Les deux personnes suspectées d'avoir préparé un attentat sont des Anderlechtois

Une opération antiterroriste discrète mais importante a été menée chez nous ces dernières heures. Des personnes suspectées de préparer des attentats ont été arrêtées. Plusieurs perquisitions et interpellations ont eu lieu ce dimanche et ce lundi à Bruxelles, en Brabant flamand et en région liégeoise à la demande d'un juge d'instruction de Bruxelles, spécialisé en matière de terrorisme.

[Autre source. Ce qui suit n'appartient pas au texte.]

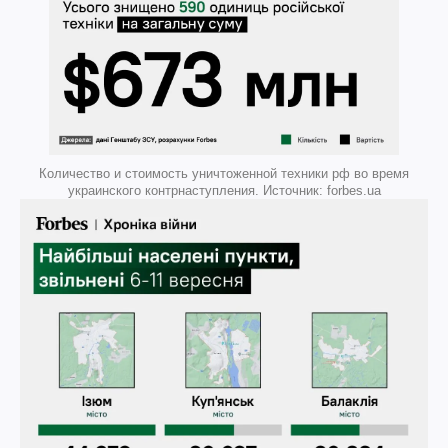
Количество и стоимость уничтоженной техники рф во время
украинского контрнаступления. Источник: forbes.ua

Au total, six personnes ont été interpellées dans le cadre de cette enquête. Deux suspects sont placés sous mandat d’arrêt. Les quatre autres personnes ont été remises en liberté après audition par le juge d’instruction.

Les deux individus placés sous mandat d’arrêt sont inculpés de participation à un groupe terroriste et de menace d’attentat. L'un des deux est soupçonné d'être à la fois dirigeant et recruteur d'une cellule terroriste.

Des armes "jouets"

Les deux Bruxellois se connaissent et font tous les deux parties d’un club de motards de la capitale. L’un d’eux a été arrêté dimanche matin, à son domicile. Les enquêteurs y ont trouvé du matériel de type militaire. Il s’agissait vraisemblablement de matériel d’Airsoft, ce jeu collectif qui se pratique en plein air sur le modèle du paintball. L’Airsoft utilise des répliques d’armes américaines qui projettent des billes de plastique. Les joueurs revêtent également des tenues de camouflage.

Les enquêteurs ont saisi des masques et des treillis. Selon le parquet fédéral, du matériel de propagande de l’Etat Islamique a également été trouvé. Les ordinateurs saisis sont en cours d’analyse. Selon nos informations, l’un des deux hommes n’avait pas de casier, judiciaire. L’autre était déjà connu de la justice pour des faits de banditisme. Aucun n’apparaissait encore dans un dossier terroriste, mais on leur reproche bien d’avoir voulu commettre un attentat à Bruxelles. C’est à ce titre qu’ils ont été inculpés, ainsi que pour participation aux activités d’un groupe terroriste.

"Du matériel de propagande de l'État islamique"

Le groupe dont ils faisaient partie aurait voulu commettre des attentats en Belgique ciblant plusieurs lieux emblématiques de Bruxelles, ainsi que la police, pendant les fêtes de fin d'année. Le parquet fédéral a confirmé ces informations, évoquant des "menaces sérieuses d'attentats".

Il n'y a aucun lien avec les attentats de Paris, a confirmé le parquet fédéral, compétent en matière de terrorisme, à qui le dossier a été transféré après avoir d’abord été ouvert au parquet de Bruxelles.